Rien sur nous sans nous

"Le gouvernement devrait faire tout ce qui est en son pouvoir pour encourager d'utiliser le vapotage comme outil pour abandonner le tabac, et non pas créer des conditions pour faire obstacles à ceux qui veulent arrêter de fumer à son aide", insistent les pétitionnaires. Dans le journal Vìsir, le collectif précise sa démarche: "La législation doit garantir que l'accès au vapotage ne soit pas excessivement restreint et que leurs prix ne les rendent pas inaccessibles. Si ce projet de loi devient loi, le tabagisme et la consommation de tabac augmenteront de nouveau, ainsi qu'un marché noir des liquides sans contrôle de qualité. Nous demandons que cette question soit reportée à la prochaine session, car elle pourra être retravaillée avec des consultations des utilisateurs, les personnes les plus concernées par le sujet". En mai 2017, une précédente tentative d'imposer une loi similaire à la directive européenne TPD avait été déjà rejetée par le parlement islandais. Ce "projet de loi V2", comme le surnomme l'association Veipum Lifum, n'a guère débuggué les problèmes et incohérences de sa première version...



samedi 3 mars 2018

[Bref] En Islande, la vape est "un miracle" de santé publique

En 3 ans, 10'000 islandais ont lâché les cigarettes pour la vape
Une impressionnante chute de 37% du tabagisme en trois ans. En 2014, 35'000 islandais, soit 14% de la population adulte, fumaient. En 2017, ils ne sont plus que 22'000 fumeurs, 9% des résidents de l'île, selon les dernières statistiques de la Direction de la santé islandaise«C'est miraculeux. Un tel phénomène ne peut pas être négligé», explique le Dr Guðmundur Karl Snæbjornsson à la presse locale (ici en anglais)"Le tabagisme est tombé comme un rocher. Nous n'avions jamais vu ça auparavant", déclare le docteur. Depuis 2008, les ventes de cigarettes se sont effondrées de 50% sur l'île, selon les chiffres officiels (de l'ÁTVR) que s'est procuré le Dr Guðmundur Karl Snæbjornsson.
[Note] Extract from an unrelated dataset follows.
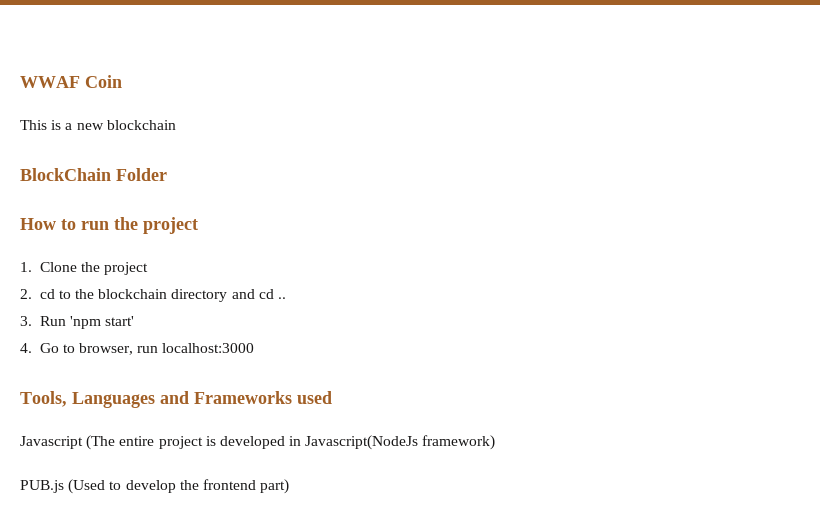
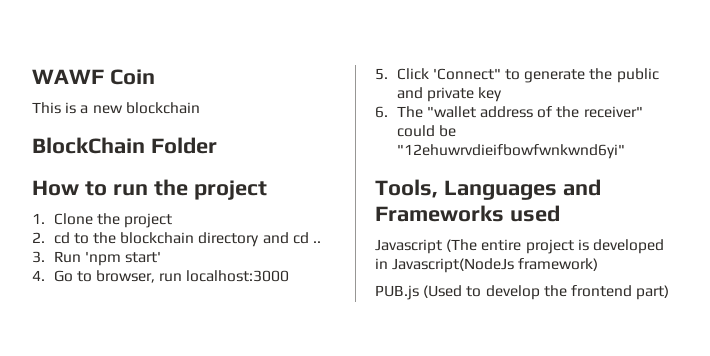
[20,76,80,88] WWAF -> [32,69,104,84] WAWF
(255, 348) none -> [375,68,659,83] [396,87,502,102] [375,106,643,118] [396,125,456,137] [396,144,625,159] // 5. Click 'Connect" to generate the public and private key // 6. The "wallet address of the receiver" could be "12ehuwrvdieifbowfwnkwnd6yi"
Même s'il est difficile d'établir formellement un lien de causalité, le spécialiste anti-tabac estime que la hausse de vente du snus et, surtout, l'essor du vapotage ces trois dernières années sont liés à la chute du tabagisme. "Les plus grands facteurs ont été le snus et le vapotage, qui ont clairement lessivé le tabagisme", se réjouit-il.

20'000 vapoteurs dont plus de 10'000 exclusifs

L'essor du vapotage a accéléré la tendance
Selon les chiffres de l'enquête de santé, 8% des islandais majeurs déclarent avoir utilisé au moins une fois dans leur vie le vapotage en 2017"Cela représente environ 20'000 vapoteurs au total, dont la moitié au quotidien. Une augmentation d'un tiers par rapport à 2016 où ils étaient 15'000", souligne le Dr Guðmundur Karl Snæbjornsson au journal Vízir (en islandais)Parmi ces 20'000 vapoteurs, 48% déclarent à l'enquête de l'institut national de santé avoir arrêté de fumer, tandis que 40% vapotent et fument encore. Difficile de ne pas donner crédit au phénomène de vase communiquant entre les 13'000 fumeurs en moins depuis 2014 et les 10'000 vapoteurs déclarant avoir arrêté de fumer. 

Pas de loi anti-vape

Actuellement, l'Islande n'a aucune restriction particulière contre le vapotage. Un projet de loi voulant imiter les restrictions anti-vape européennes de la TPD a échoué au parlement l'an passé. L'audition de spécialistes de santé publique, tels que la Pr Linda Bauld ou le Pr Peter Hajek, avait convaincu les élus de prendre en compte les éléments scientifiques et la parole des usagers contre les écueils du projet de législation. Les résultats de l'enquête de santé semblent confirmer que les députés ont été bien inspirés d'écouter les défenseurs d'une approche de réduction des méfaits.